One of the many benefits of my job is I'm constantly learning. Being an on-call 24/7 365 service technician means I often deal with all sorts of machinery. Recently I was asked by a new maintenance crew to service two generators at their facility and help them develop weekly/monthly/yearly maintenance and inspection forms so they can keep tract of these assets.
They have a fairly new 150KW Generac that I provided and installed a few years ago. That one is no problem. The second is a Kohler that was original to the construction of the building in 1976 and located in the main electrical vault in the basement. That one is a bit tricky since we have little documentation on it. So I lifted the numbers off of the unit as a whole, the controller, the engine, and the generator. Then I called Kohler.
I was on the phone with Kohler technical folks when they asked for the serial number. I gave it to them. That's not it, has to be longer. No ma'am that is all. Can't be she said. Yep, it can. I replied 'it is a gold painted unit'. Oh, my she said, you do have an old unit. I'm afraid we may no longer have those manuals available. I'm gonna give you a phone number she said. You call this guy. He will tell you everything. He was our top man on these old units. He is retired so call after 8 am.
Man, I hate to do that. This poor guy retired and all. Now they bug him at home. I pondered the whole thing. I have other resources and I may go that route. But later I called. I was floored. I made this old guys day. He asked for the model number and as I got about to the forth number he finished it. Told me all about that unit and what the numbers meant. He asked about the hours and general shape of the power plant. Under 400 hours I said and located indoors. Wow. It was like he found his lost dog. He asked about the source of fuel which is natural gas. Okay he said, use J8 plugs instead of J6 because they will give you the performance you want and told me what to gap the points and plugs at. Get this additive to the coolant. Use this, do that. I could hardly right it down fast enough and did not think I was going to get him off the phone.

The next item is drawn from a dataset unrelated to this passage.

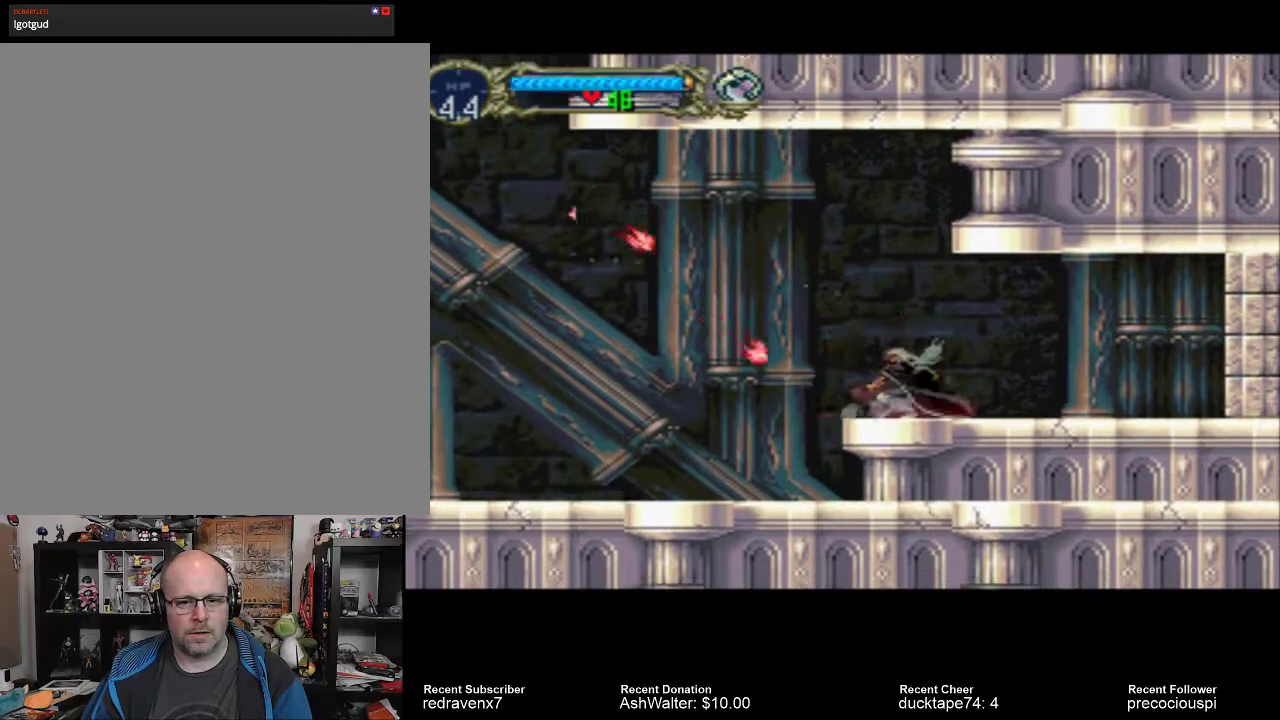
{"buttons": ["CROSS"], "left_stick": "center", "right_stick": "center", "events": [[167, "CROSS", "down"]]}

A few days later, in a unused office in basement we found all the books on the Kohler unit. I took them to a imagining shop and had them put in a disk so I now have them in digital form. Everything he said was right on. Wow. That man knew those units and he loved what he did and boy does it show. If he lived closer I would have offered to buy his lunch and cleared my afternoon and took a new pad of paper with me.
I hope when I retire I too can offer what I learned and pass it along with such enthusiasm. With passion and real world results that the digital books will not have available.